Ваша задача >>
Оформите строки записей в виде таблицы Markdown со столбцами «Номер» и «Строка», пропустив пустые строки. Начните с самой первой строки записей и остановитесь после строки, содержащей «order: Entomobryomorpha».
——
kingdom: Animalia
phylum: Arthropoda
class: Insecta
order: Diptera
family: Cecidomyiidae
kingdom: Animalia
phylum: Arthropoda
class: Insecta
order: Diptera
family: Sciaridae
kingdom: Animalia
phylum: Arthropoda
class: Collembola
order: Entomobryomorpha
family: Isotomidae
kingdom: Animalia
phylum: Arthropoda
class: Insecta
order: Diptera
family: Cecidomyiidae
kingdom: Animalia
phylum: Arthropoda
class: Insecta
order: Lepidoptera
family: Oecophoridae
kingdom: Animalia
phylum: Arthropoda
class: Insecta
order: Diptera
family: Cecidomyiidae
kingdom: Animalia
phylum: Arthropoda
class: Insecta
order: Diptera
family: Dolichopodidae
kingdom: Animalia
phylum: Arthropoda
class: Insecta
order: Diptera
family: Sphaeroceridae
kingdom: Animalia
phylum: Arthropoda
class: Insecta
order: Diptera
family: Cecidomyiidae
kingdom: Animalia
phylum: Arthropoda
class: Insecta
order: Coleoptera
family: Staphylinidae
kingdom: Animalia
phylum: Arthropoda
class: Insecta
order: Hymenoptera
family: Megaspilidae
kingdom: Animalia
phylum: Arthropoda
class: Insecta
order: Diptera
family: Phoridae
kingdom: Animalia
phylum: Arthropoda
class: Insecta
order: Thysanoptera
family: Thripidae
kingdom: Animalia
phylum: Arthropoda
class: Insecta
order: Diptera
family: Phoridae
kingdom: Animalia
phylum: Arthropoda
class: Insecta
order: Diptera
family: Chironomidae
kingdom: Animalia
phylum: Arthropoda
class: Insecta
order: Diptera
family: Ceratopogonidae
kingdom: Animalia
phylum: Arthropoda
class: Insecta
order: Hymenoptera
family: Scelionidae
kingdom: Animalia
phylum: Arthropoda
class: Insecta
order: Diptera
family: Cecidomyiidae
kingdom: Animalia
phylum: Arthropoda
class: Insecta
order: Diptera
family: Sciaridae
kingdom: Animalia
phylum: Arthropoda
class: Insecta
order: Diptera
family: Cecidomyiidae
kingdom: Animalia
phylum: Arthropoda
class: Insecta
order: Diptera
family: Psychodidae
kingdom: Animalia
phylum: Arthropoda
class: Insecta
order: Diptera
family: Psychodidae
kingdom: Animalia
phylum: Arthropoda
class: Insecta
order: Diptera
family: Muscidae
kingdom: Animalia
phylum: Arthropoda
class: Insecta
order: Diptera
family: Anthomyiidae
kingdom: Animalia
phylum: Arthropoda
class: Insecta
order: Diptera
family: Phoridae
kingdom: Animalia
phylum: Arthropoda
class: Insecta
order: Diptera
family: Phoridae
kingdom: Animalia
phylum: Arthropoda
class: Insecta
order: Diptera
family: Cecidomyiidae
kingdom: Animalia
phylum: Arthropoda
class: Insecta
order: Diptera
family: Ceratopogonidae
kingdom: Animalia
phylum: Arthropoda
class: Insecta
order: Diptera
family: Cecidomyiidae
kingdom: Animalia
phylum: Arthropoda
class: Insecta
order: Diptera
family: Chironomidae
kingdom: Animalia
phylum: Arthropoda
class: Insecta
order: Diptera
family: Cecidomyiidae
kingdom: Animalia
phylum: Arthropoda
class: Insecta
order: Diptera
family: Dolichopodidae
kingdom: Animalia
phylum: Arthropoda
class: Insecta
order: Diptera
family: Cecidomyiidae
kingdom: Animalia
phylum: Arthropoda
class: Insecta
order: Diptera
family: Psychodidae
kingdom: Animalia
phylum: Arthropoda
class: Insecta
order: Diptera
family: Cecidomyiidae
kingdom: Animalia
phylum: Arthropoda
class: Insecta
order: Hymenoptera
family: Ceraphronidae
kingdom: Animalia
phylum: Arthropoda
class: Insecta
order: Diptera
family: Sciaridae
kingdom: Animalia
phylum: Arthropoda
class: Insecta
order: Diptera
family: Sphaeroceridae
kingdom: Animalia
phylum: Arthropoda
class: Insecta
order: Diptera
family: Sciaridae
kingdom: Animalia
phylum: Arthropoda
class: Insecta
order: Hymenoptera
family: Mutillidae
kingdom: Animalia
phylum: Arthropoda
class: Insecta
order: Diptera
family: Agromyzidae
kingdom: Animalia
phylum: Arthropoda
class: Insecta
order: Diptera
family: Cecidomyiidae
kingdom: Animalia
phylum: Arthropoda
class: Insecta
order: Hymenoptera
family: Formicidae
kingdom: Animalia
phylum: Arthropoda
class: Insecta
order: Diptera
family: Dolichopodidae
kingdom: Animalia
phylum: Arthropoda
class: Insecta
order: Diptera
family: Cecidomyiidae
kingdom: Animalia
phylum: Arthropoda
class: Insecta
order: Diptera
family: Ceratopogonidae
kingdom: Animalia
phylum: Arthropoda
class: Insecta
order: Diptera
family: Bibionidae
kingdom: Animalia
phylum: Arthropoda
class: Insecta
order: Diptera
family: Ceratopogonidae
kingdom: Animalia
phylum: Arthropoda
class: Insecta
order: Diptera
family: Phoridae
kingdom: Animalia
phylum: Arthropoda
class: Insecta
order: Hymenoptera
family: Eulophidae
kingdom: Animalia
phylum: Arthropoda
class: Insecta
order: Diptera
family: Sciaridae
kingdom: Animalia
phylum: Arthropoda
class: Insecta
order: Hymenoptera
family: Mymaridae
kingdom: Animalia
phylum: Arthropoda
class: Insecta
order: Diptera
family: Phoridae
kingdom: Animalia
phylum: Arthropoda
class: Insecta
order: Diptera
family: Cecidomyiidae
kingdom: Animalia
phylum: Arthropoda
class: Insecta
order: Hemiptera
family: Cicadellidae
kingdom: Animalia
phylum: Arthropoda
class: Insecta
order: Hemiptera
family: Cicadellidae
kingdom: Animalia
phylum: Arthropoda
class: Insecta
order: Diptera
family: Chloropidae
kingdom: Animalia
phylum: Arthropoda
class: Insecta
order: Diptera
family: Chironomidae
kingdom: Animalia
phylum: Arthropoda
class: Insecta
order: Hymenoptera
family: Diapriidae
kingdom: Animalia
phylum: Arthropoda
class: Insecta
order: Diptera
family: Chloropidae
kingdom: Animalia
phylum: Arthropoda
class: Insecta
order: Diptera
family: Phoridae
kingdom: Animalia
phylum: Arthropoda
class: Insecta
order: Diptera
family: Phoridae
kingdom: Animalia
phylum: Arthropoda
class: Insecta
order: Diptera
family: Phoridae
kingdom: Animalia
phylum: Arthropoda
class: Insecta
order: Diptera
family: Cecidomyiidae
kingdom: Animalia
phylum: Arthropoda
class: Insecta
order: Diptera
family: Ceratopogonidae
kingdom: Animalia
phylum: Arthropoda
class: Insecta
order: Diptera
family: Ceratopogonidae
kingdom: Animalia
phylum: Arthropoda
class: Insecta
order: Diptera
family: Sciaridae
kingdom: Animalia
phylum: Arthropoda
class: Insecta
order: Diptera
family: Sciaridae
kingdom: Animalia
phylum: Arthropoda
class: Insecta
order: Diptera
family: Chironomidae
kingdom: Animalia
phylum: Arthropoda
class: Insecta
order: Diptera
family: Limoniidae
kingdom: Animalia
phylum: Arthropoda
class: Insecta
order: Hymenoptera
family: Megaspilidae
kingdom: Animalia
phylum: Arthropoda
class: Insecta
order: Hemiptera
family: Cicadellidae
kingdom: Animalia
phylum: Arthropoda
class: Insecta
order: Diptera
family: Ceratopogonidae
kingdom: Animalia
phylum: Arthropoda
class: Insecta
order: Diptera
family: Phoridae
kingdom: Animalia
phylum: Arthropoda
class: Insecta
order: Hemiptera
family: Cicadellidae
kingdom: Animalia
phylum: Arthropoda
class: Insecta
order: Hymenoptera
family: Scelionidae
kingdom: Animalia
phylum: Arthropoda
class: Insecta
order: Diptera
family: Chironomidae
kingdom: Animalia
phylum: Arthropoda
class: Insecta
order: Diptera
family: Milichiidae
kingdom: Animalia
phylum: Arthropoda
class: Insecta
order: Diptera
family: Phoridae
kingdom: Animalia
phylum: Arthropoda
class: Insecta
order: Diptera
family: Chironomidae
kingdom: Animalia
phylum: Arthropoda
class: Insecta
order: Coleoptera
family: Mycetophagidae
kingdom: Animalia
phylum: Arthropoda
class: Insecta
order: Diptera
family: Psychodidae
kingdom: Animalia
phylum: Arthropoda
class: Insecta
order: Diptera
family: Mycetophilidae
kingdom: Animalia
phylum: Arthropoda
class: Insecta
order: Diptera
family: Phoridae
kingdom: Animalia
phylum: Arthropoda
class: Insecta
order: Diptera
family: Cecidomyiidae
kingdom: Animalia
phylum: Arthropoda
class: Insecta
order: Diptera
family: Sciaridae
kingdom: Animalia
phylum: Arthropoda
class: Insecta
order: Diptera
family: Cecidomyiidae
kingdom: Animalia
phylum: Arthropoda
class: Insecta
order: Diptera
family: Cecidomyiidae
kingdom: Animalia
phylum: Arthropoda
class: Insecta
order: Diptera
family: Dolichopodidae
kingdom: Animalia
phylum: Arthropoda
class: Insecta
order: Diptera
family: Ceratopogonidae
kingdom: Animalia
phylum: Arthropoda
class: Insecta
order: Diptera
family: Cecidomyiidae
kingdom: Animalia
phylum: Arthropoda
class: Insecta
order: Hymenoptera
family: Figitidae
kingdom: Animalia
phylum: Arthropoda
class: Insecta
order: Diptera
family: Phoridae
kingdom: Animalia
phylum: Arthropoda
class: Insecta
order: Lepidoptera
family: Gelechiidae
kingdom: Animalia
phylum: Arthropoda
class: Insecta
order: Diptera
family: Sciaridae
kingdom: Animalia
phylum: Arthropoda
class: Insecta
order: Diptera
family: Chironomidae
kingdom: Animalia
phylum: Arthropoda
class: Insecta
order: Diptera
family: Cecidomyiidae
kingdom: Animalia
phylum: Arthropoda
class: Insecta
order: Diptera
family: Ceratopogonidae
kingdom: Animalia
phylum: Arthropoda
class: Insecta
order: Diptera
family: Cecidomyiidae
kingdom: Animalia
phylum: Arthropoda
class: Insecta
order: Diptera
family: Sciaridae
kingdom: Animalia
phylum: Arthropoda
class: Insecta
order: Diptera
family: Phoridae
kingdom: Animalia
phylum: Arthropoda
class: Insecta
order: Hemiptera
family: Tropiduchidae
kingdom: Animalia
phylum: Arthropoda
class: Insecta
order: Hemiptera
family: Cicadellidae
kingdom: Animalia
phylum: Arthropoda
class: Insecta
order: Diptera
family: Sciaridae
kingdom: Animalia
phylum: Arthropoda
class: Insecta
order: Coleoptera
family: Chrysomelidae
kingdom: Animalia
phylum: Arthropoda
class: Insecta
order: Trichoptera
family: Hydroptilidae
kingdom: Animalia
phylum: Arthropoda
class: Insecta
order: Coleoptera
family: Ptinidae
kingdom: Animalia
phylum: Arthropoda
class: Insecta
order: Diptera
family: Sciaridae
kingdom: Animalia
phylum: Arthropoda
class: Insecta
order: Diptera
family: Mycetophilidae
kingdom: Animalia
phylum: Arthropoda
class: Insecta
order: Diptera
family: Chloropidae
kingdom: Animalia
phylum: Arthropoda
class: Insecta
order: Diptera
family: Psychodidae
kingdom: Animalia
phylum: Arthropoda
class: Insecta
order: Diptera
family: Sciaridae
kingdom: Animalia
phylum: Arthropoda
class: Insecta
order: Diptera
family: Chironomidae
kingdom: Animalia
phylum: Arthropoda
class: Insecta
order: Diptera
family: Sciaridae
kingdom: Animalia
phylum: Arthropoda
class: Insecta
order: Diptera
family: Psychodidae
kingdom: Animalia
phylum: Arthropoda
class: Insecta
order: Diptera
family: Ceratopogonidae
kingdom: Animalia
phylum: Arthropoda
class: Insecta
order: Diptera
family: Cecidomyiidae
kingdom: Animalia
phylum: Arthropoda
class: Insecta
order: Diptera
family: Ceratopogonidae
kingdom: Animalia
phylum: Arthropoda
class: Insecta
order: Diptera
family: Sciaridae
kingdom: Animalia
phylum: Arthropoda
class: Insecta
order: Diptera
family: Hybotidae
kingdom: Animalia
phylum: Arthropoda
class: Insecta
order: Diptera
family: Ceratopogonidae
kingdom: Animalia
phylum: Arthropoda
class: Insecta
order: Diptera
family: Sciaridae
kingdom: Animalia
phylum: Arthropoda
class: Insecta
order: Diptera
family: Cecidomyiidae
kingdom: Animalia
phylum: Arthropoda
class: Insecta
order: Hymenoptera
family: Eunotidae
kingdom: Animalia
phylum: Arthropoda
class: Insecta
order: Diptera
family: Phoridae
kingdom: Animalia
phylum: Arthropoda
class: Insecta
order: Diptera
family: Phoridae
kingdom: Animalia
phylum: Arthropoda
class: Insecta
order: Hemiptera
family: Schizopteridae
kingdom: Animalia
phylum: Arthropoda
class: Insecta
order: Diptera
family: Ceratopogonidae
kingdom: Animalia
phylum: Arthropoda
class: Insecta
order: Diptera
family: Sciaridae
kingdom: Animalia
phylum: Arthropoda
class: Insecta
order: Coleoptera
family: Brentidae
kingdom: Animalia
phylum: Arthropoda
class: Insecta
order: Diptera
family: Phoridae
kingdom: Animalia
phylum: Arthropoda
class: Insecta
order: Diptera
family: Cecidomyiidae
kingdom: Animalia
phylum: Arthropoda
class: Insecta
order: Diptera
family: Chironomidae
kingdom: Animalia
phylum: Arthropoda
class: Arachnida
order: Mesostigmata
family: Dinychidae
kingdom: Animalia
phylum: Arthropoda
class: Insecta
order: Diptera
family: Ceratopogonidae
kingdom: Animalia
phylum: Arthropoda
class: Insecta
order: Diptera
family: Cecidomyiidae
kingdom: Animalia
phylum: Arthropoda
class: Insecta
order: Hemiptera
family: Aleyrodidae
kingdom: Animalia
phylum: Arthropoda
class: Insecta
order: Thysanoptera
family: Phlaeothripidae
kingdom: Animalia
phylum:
——
Ответ >>
| Номер | Строка |
|---|---|
| 1 | kingdom: Animalia |
| 2 | phylum: Arthropoda |
| 3 | class: Insecta |
| 4 | order: Diptera |
| 5 | family: Cecidomyiidae |
| 6 | kingdom: Animalia |
| 7 | phylum: Arthropoda |
| 8 | class: Insecta |
| 9 | order: Diptera |
| 10 | family: Sciaridae |
| 11 | kingdom: Animalia |
| 12 | phylum: Arthropoda |
| 13 | class: Collembola |
| 14 | order: Entomobryomorpha |